[Information shown — start]
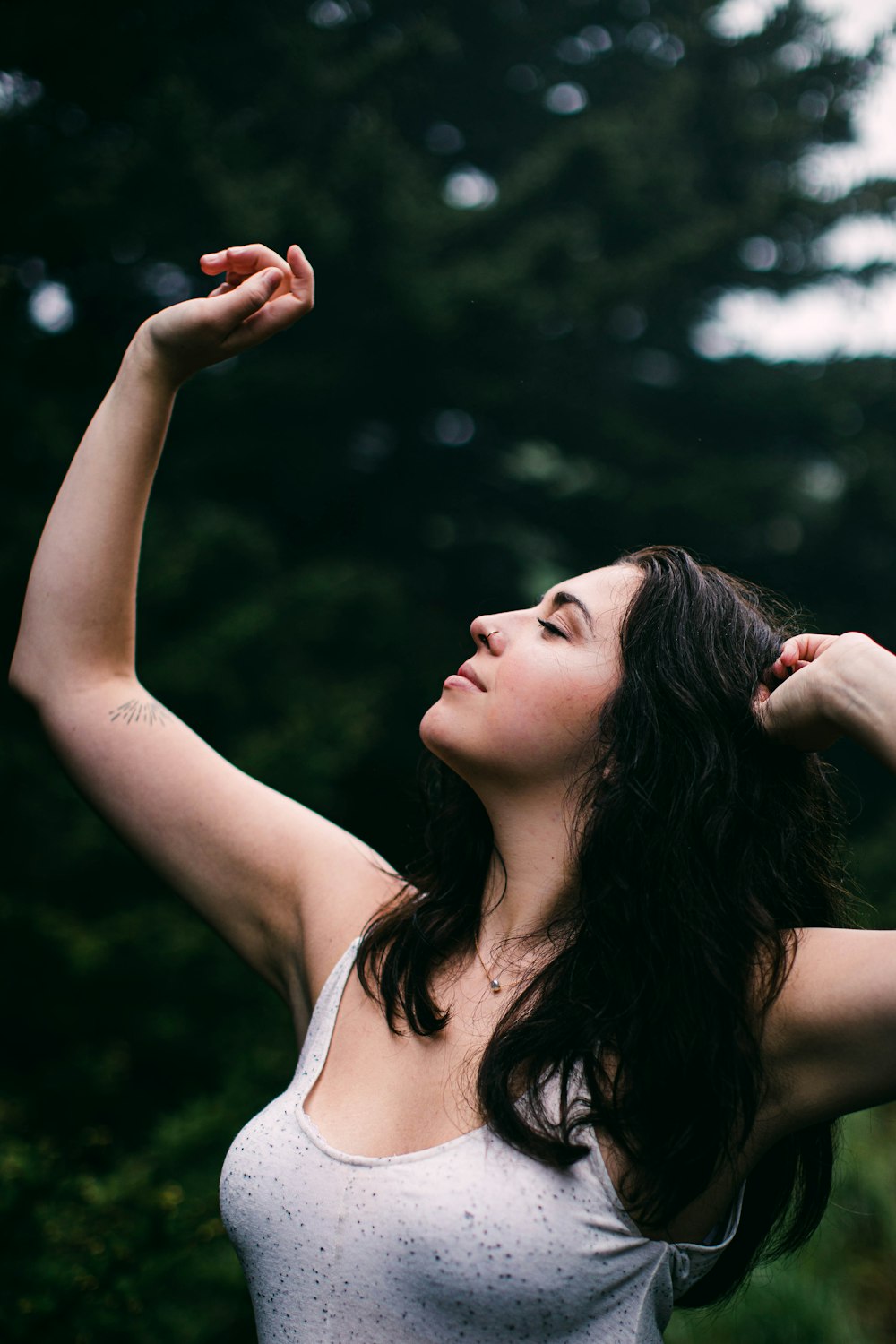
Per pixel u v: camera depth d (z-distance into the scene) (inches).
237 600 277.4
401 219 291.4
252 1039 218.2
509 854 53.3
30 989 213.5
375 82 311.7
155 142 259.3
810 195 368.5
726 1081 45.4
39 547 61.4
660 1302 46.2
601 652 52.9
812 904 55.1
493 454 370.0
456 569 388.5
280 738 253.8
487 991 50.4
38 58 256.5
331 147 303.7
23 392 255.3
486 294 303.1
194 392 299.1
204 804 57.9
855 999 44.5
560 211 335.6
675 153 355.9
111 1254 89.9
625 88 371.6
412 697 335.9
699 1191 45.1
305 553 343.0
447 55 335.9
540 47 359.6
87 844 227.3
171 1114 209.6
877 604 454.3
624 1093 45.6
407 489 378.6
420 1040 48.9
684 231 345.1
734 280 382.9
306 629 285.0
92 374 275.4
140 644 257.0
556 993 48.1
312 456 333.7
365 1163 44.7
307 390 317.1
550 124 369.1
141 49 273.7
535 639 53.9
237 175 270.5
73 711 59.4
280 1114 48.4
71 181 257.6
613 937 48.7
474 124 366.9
[Information shown — finish]
[Information shown — start]
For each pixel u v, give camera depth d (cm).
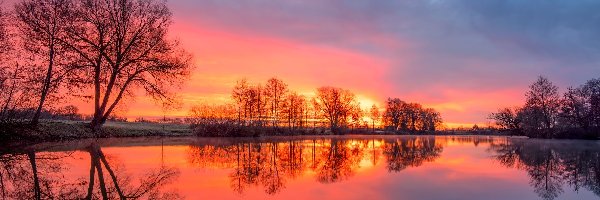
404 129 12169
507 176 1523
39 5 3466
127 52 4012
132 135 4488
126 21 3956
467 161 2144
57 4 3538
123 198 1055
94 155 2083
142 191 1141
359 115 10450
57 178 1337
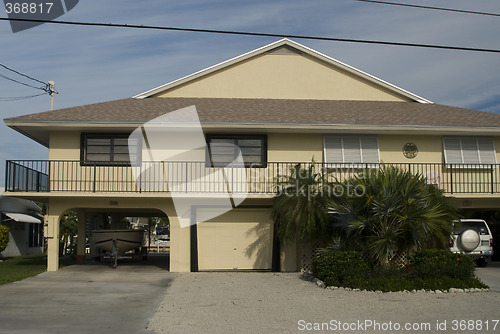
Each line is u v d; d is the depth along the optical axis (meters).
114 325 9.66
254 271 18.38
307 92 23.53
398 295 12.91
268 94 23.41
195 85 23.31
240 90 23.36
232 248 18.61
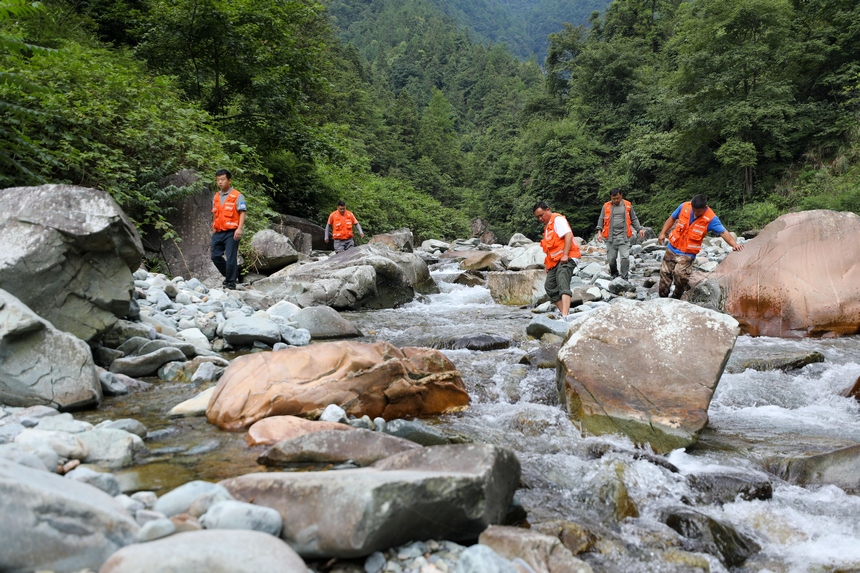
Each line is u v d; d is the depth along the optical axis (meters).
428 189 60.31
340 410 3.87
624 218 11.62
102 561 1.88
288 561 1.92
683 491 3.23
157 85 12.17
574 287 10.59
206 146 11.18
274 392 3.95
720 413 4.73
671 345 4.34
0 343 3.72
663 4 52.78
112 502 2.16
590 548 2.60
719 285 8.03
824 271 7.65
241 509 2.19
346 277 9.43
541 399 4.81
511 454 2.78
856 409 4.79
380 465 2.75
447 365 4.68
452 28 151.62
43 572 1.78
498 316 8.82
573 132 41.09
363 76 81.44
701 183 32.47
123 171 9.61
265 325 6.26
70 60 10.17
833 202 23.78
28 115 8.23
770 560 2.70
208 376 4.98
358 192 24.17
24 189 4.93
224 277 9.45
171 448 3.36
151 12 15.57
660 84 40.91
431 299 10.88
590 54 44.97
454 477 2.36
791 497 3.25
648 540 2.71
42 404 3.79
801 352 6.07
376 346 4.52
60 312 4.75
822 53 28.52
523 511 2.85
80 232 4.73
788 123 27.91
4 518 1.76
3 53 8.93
[Information shown — finish]
[Information shown — start]
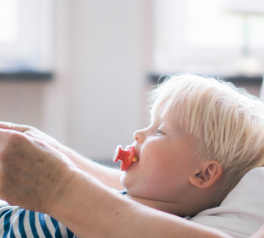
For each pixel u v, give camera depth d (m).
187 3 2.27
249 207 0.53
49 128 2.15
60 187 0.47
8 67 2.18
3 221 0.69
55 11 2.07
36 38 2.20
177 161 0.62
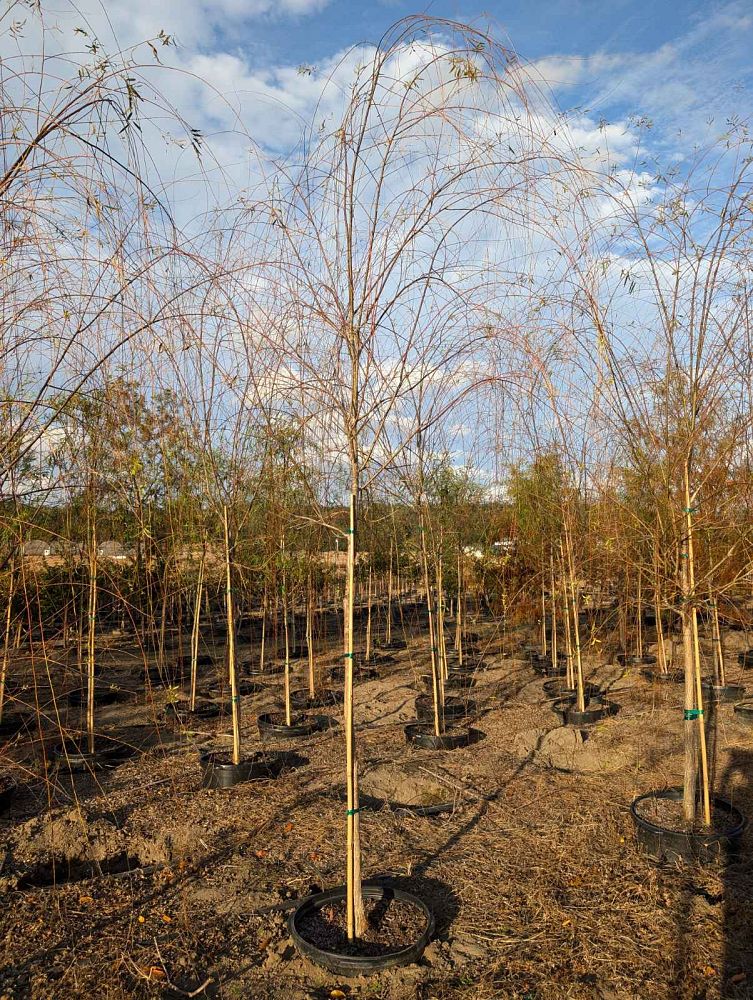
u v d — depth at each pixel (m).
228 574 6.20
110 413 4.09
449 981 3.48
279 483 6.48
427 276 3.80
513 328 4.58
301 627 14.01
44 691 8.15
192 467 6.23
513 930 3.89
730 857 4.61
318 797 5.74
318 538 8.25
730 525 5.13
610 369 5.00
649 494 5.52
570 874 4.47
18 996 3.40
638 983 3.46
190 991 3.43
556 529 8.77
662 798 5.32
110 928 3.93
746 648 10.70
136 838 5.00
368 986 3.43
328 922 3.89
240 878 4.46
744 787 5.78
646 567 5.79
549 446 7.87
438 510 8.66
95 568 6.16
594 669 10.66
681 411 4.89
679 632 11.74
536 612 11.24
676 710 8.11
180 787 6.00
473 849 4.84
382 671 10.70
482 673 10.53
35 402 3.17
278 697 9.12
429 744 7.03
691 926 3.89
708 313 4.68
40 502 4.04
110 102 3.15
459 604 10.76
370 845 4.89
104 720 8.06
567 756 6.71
[Information shown — finish]
| What to do |
Please copy the lines above from the line with "180 787 6.00" up to and including the line with "567 756 6.71", exactly as written and with nothing else.

| Exercise result |
180 787 6.00
473 849 4.84
382 671 10.70
482 673 10.53
35 402 3.17
278 697 9.12
429 744 7.03
691 926 3.89
708 313 4.68
40 502 4.04
110 102 3.15
459 604 10.76
370 845 4.89
104 720 8.06
567 756 6.71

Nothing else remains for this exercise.